## WHAT THE EXERCISE ASKS
What is needed is each line of the data below that holds the string "down".

## INPUT RECORDS
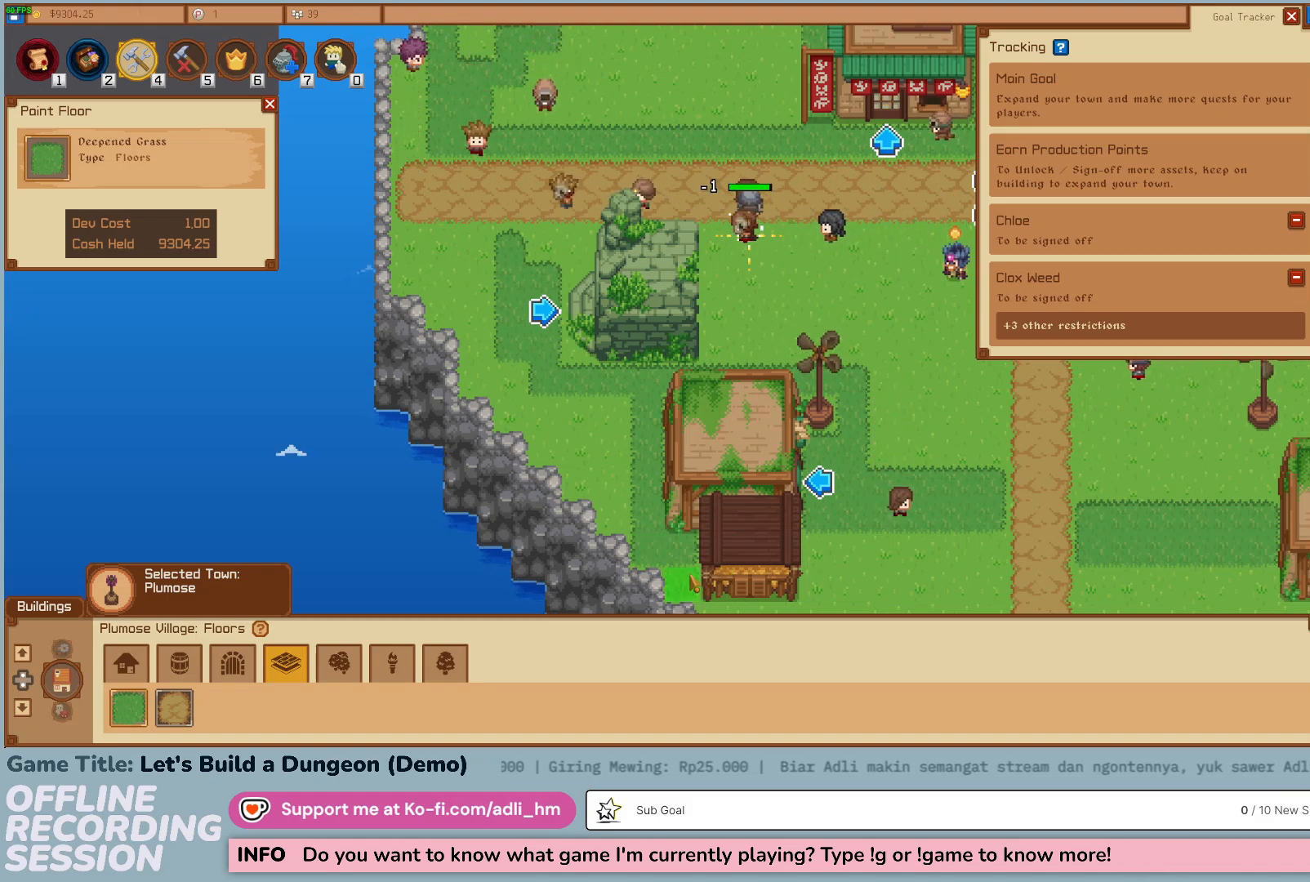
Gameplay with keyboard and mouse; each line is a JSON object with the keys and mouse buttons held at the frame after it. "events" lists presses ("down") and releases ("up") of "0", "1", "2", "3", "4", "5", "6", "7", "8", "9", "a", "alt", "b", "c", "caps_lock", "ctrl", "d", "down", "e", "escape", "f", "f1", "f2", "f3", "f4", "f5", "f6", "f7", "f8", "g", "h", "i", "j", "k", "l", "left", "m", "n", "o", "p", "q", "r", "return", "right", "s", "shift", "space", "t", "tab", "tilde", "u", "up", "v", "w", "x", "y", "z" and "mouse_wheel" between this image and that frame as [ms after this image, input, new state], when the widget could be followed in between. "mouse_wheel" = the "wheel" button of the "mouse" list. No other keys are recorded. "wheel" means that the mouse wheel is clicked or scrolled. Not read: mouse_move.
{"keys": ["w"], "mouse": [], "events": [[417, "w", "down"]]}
* * *
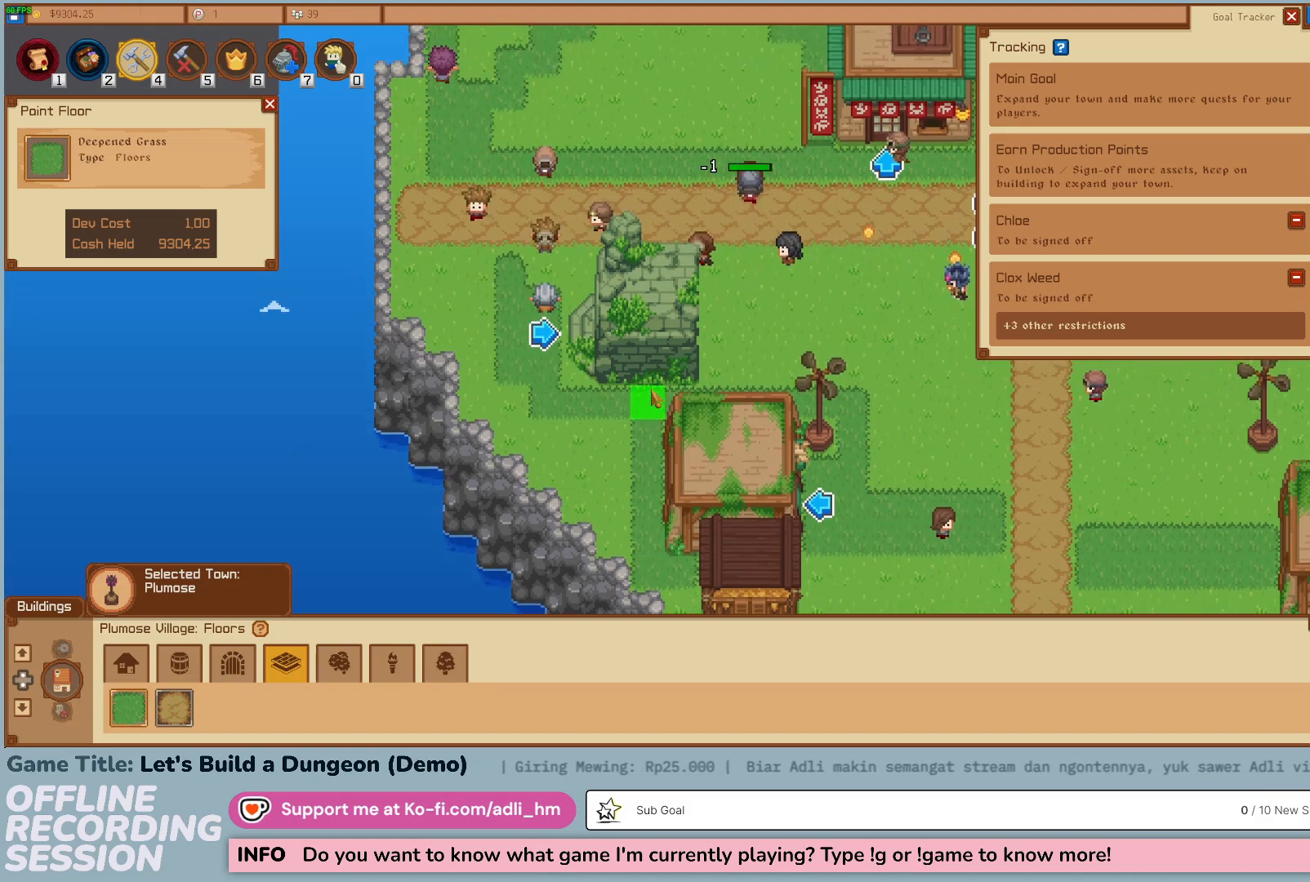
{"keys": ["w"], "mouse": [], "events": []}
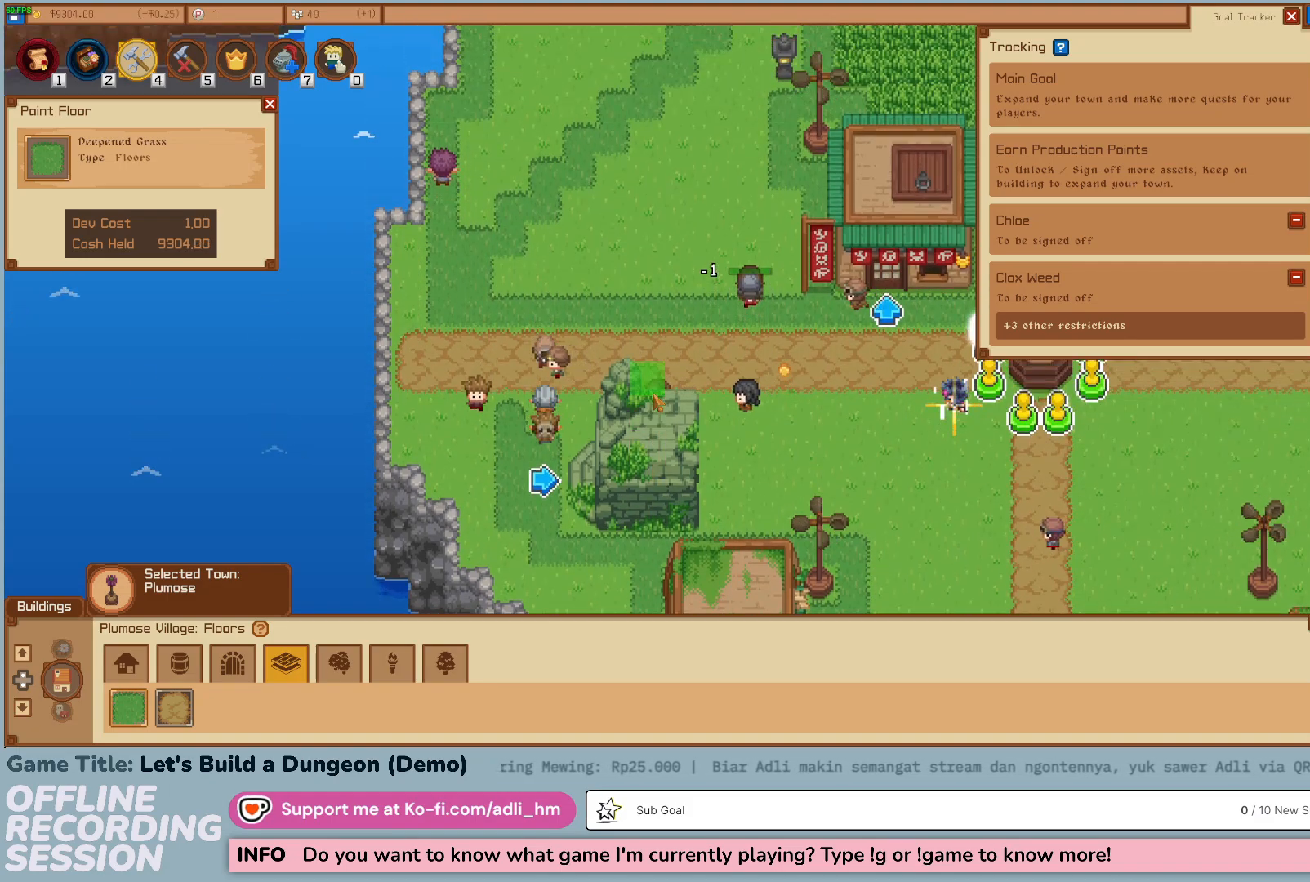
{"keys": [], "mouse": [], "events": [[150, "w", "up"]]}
==
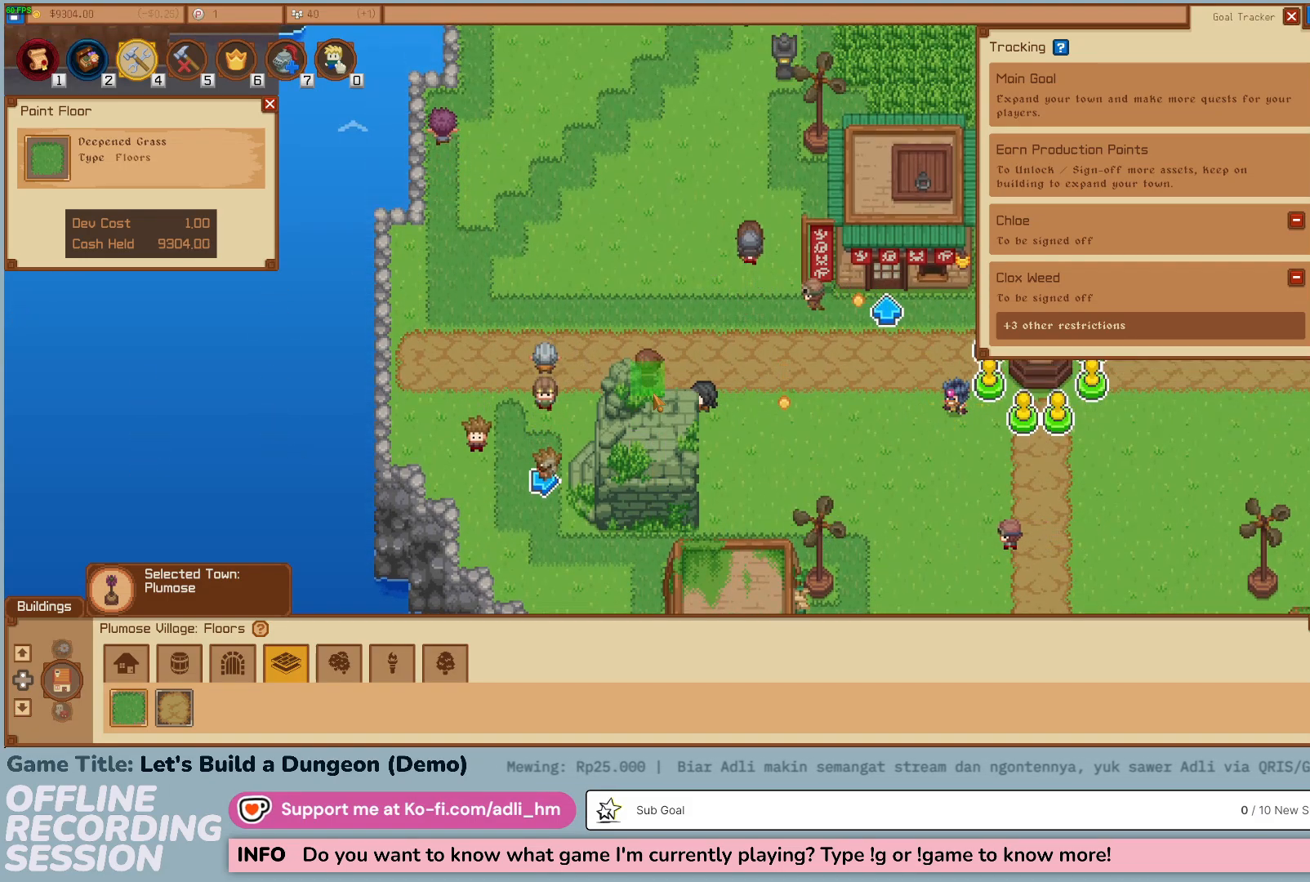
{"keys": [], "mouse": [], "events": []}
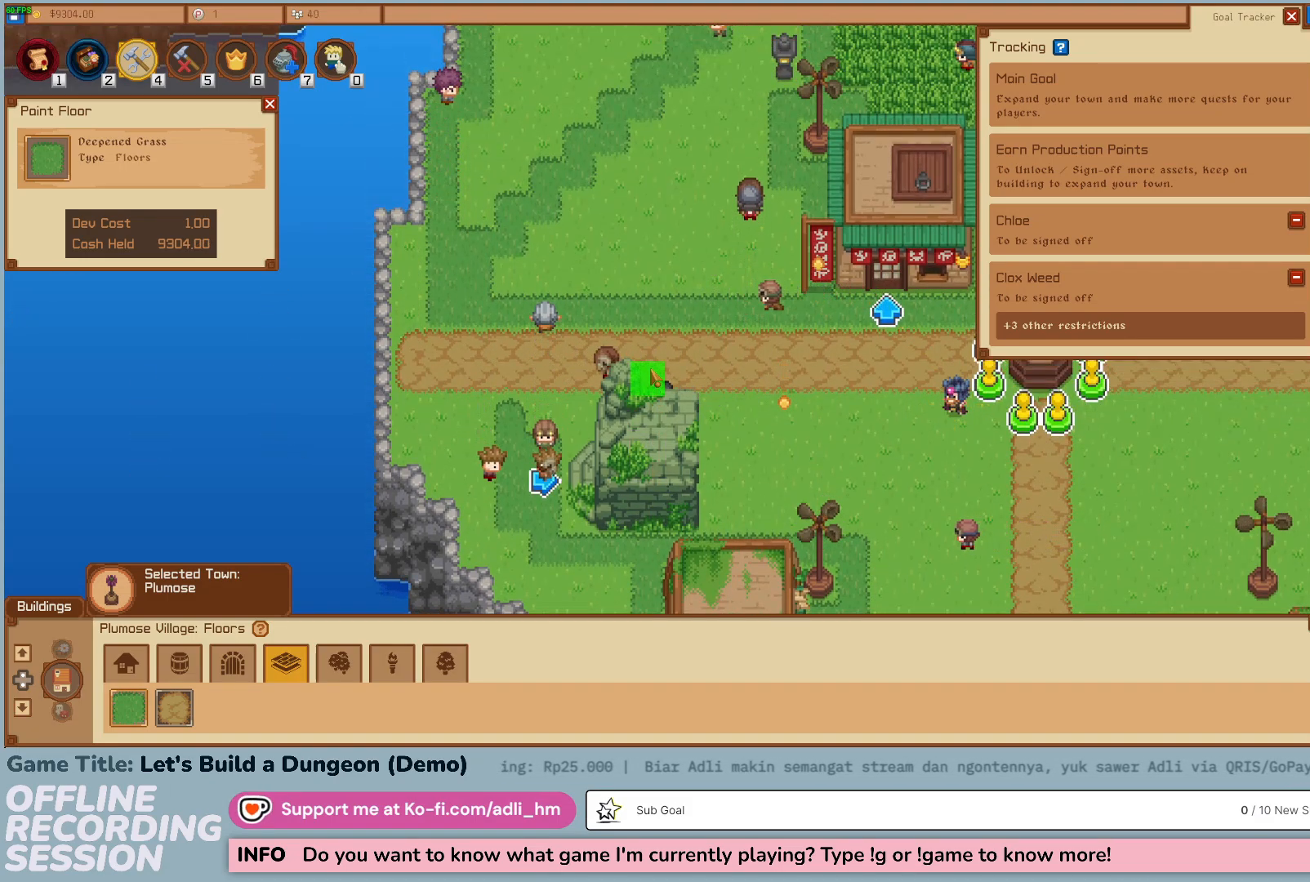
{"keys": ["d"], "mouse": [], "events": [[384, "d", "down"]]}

## SOLUTION
Gameplay with keyboard and mouse; each line is a JSON object with the keys and mouse buttons held at the frame after it. "events" lists presses ("down") and releases ("up") of "0", "1", "2", "3", "4", "5", "6", "7", "8", "9", "a", "alt", "b", "c", "caps_lock", "ctrl", "d", "down", "e", "escape", "f", "f1", "f2", "f3", "f4", "f5", "f6", "f7", "f8", "g", "h", "i", "j", "k", "l", "left", "m", "n", "o", "p", "q", "r", "return", "right", "s", "shift", "space", "t", "tab", "tilde", "u", "up", "v", "w", "x", "y", "z" and "mouse_wheel" between this image and that frame as [ms after this image, input, new state], when the widget could be followed in between. "mouse_wheel" = the "wheel" button of the "mouse" list. No other keys are recorded. "wheel" means that the mouse wheel is clicked or scrolled. Not read: mouse_move.
{"keys": ["w"], "mouse": [], "events": [[417, "w", "down"]]}
{"keys": ["d"], "mouse": [], "events": [[384, "d", "down"]]}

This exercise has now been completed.